Finding a place to stay in rural Lampang

typical house in rural Lampang

No troop of touts this time trying to lure newly arrived tourists to their guesthouse, so I am left to navigate the city on my own. A man points me to a songthaew that drives to the city center. My backpack lies on the roof. Without a proper map of the city, I cannot orientate myself clearly. However, the driver eventually notifies us that we have reached the city center.

Carrying both a large and small backpack, I begin my search for accommodations in the vicinity of the Wang River. I end up at a hostel constructed entirely of teak wood, drenched in sweat after 20 minutes. The rooms are compact yet tidy and equipped with a bathroom.

The temple on my wishlist is closed

bodhi tree in front of temple

There is one temple in Lampang that I wish to visit, Wat Phra Kaeo Don Tao, in the north of the city. To get a good impression of this city, I go there on foot. Lampang is significantly more rustic compared to Chiang Mai, hardly touristy, with typical wooden architecture, such as the guesthouse where I am staying. As I make my way towards the northern part, I come across three temples. All of them appear to be closed, including the one I specifically wanted to visit. I don’t dwell on it too much and begin my return journey.

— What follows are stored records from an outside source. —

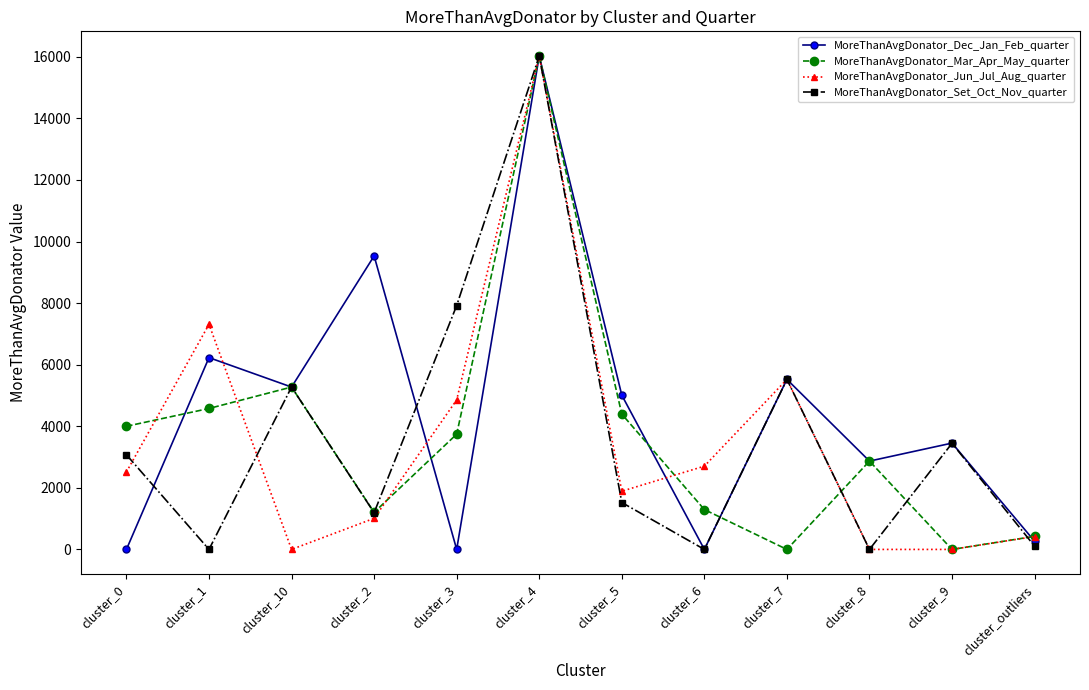

Reading right to left, list all the values displayed in this chart.

MoreThanAvgDonator_Dec_Jan_Feb_quarter: 265	3454	2869	5523	0	5010	16027	0	9533	5274	6230	0
MoreThanAvgDonator_Mar_Apr_May_quarter: 425	0	2869	0	1295	4396	16027	3744	1203	5274	4578	4000
MoreThanAvgDonator_Jun_Jul_Aug_quarter: 419	0	0	5523	2704	1891	16027	4856	1009	0	7311	2516
MoreThanAvgDonator_Set_Oct_Nov_quarter: 104	3448	0	5523	0	1524	16027	7921	1194	5274	0	3074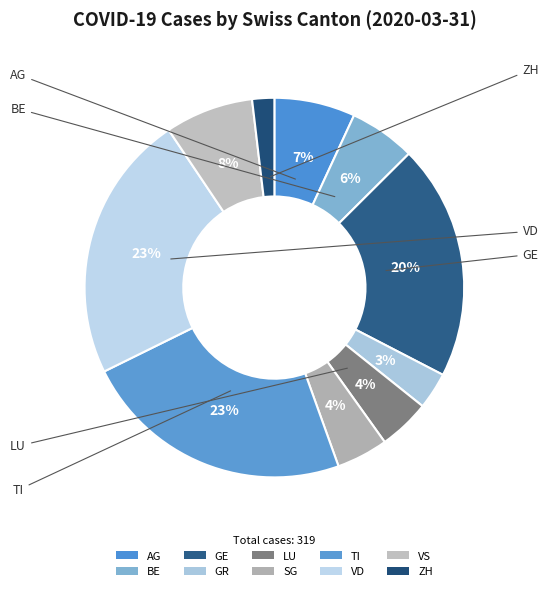

Count the number of slices in the pie.

10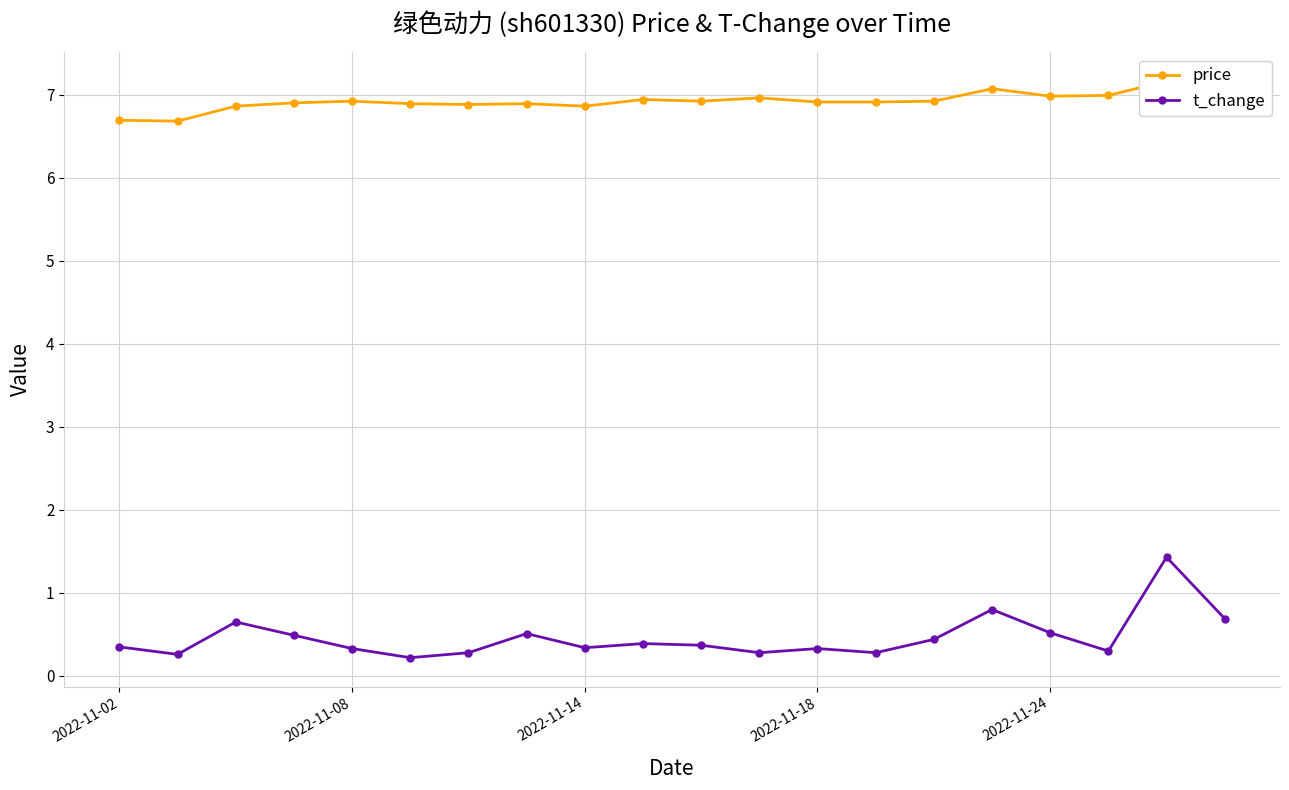

Count the t_change values in the range 0 to 1.

19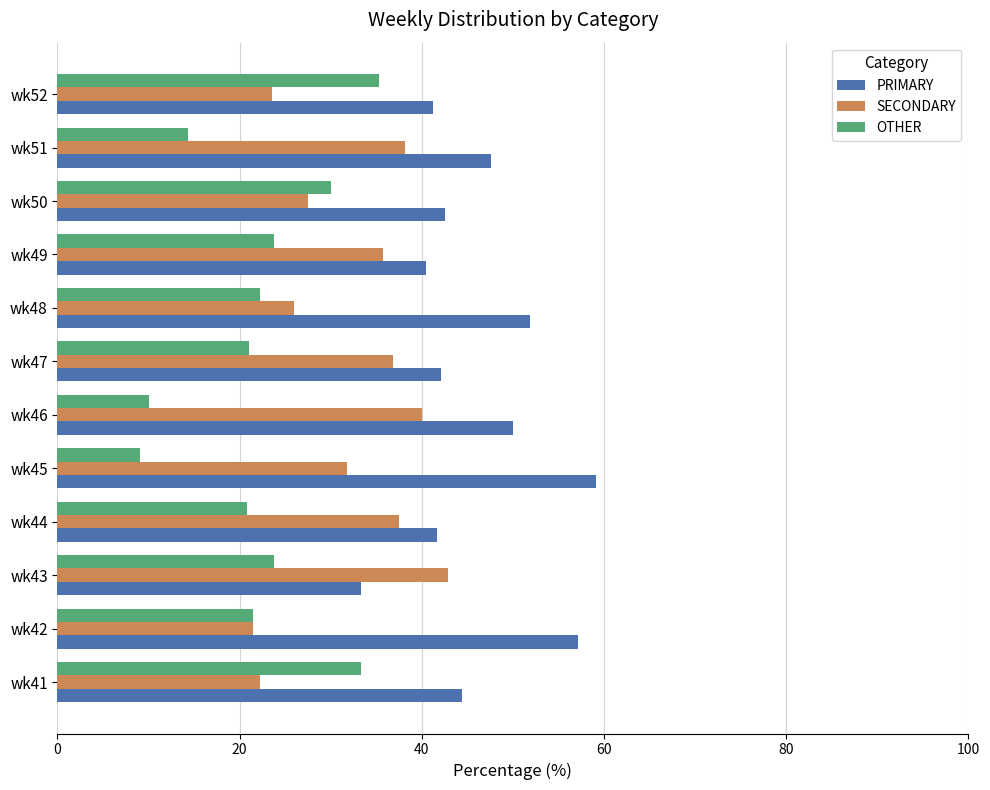

What is the average value of the SECONDARY series?

32.0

Ceremony with men running over hot coals

Because I am getting exhausted, I decide to return to my guesthouse. I notice the sound of a kettle coming from a temple nearby and become curious. There is an ongoing ritual ceremony where a group of men is beating small gongs or cymbals. After a brief period of time, something else happens; smoldering coals are scattered on the temple’s front yard. Following a blessing ritual, several men dash over the hot coals towards the temple, a rather impressive view. Capturing the event on camera poses no issue at all.

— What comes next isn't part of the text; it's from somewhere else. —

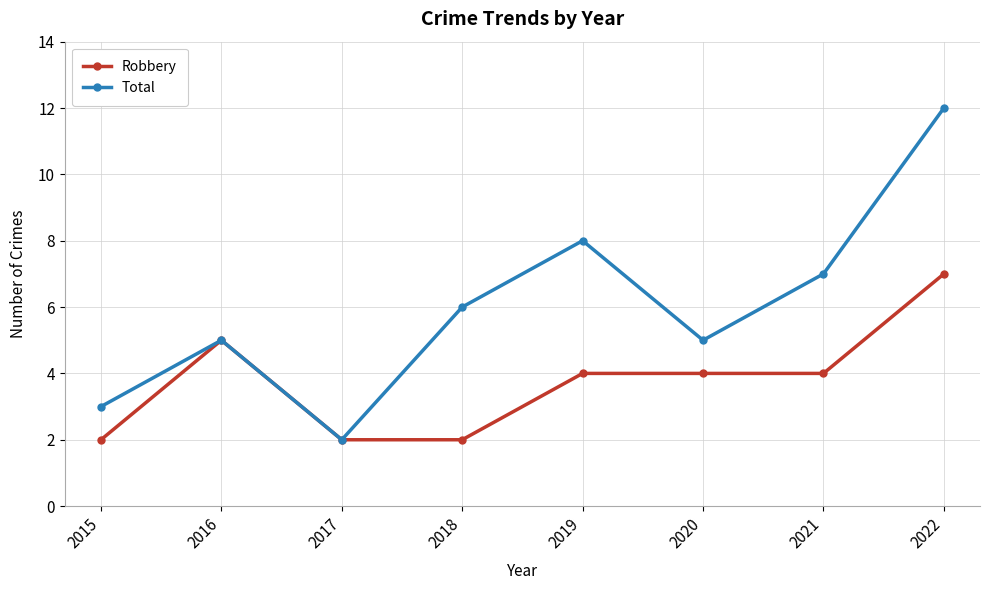

Where is Total nearest to the value 7?

2021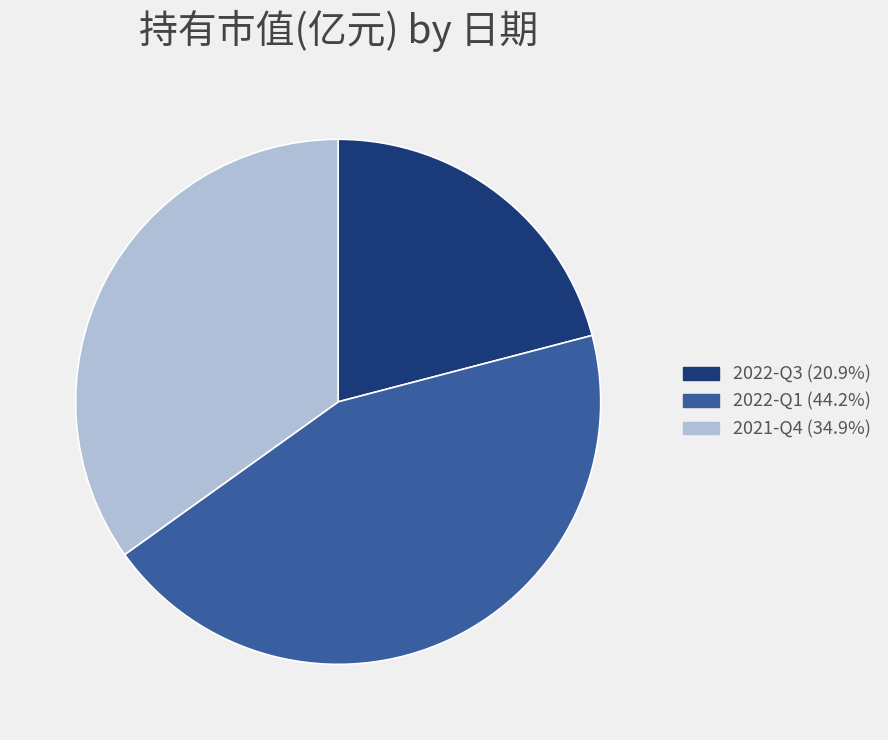

Which slice is the largest?

2022-Q1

temple ritual in rural Lampang

Plenty of mosquitoes near the river

Back in the guesthouse, I take a shower, for the first time this trip with hot water. I try to relax a bit on the bed. Immediately I start to feel itchy at my feet. The guesthouse is located nearby the river; in other words, there are plenty of mosquitoes. Or could they be lice, bugs, fleas, or other pests? Despite applying mosquito repellent, I still get bitten a few times by these insects. It is quite disappointing because I wanted to enjoy reading a book outside during my stay in rural Lampang. Even in my room, the mosquito netting on the doors and windows doesn’t seem to be effective.

scenery at Wang river

Enjoying a local northern Thai dish for dinner

In the evening, I have dinner at the restaurant of the guesthouse, situated at a distance of 200 meters on the adjacent street. I order local northern Thai food; steamed chicken with lime and a side of rice. Since I cannot tolerate anything too spicy, I requested that the Thai maid tell the cook how to prepare it accordingly.

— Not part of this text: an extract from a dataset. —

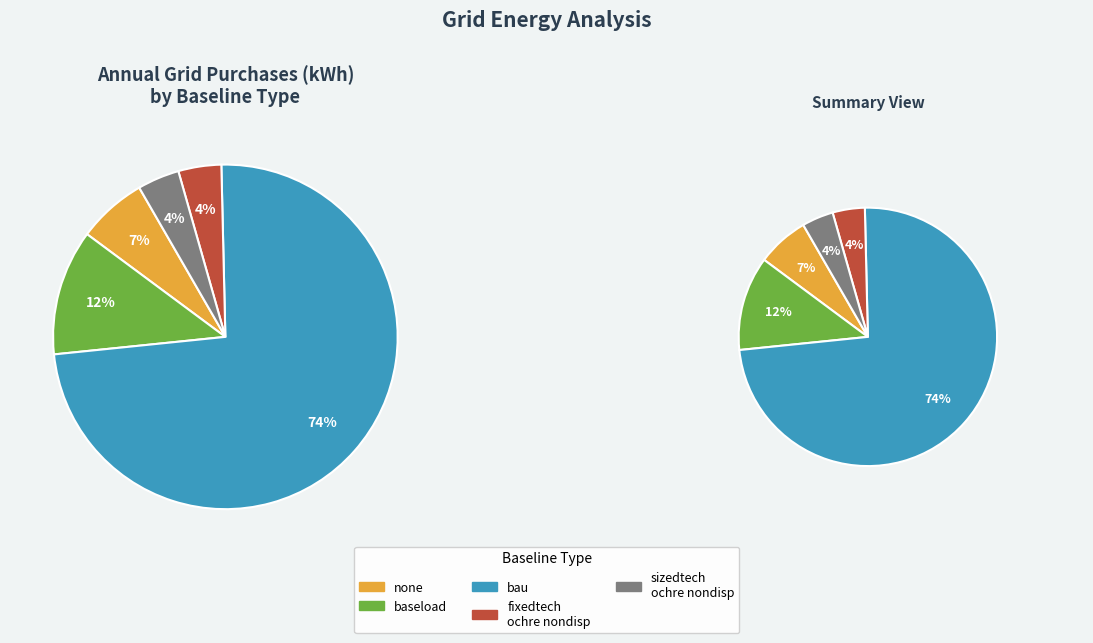

What percentage is the sizedtech_ochre_nondisp_optsol slice, to the nearest percent?

4%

Live music with Western covers

Every evening a live music band performs in this restaurant; again – a common occurrence in many parts of Thailand – Asians playing covers of Western songs. Their performance is of decent quality on this occasion. The dish I am having has a mild level of spiciness, making it easy to enjoy eating this local cuisine. But the chicken has been prepared the Asian way; which entails retaining the bones and cutting them into smaller pieces afterward. As a result, I must chew on the bones despite my reluctance. Despite this, the food is delightful.

Doubt about moving to rural Lampang

After dinner, I decide to enjoy Lampang nightlife a bit and drink two Singha beers. However, my thoughts begin to linger on whether or not I should have stayed a bit longer in Chiang Mai instead of moving to rural Lampang. I attempt to motivate myself with a mantra I learned earlier today; actions that have already been taken cannot be reversed. As I step out, I notice a group of tourists taking pictures of the skyline. I stand beside them for a while, admiring the view before heading back to my hotel.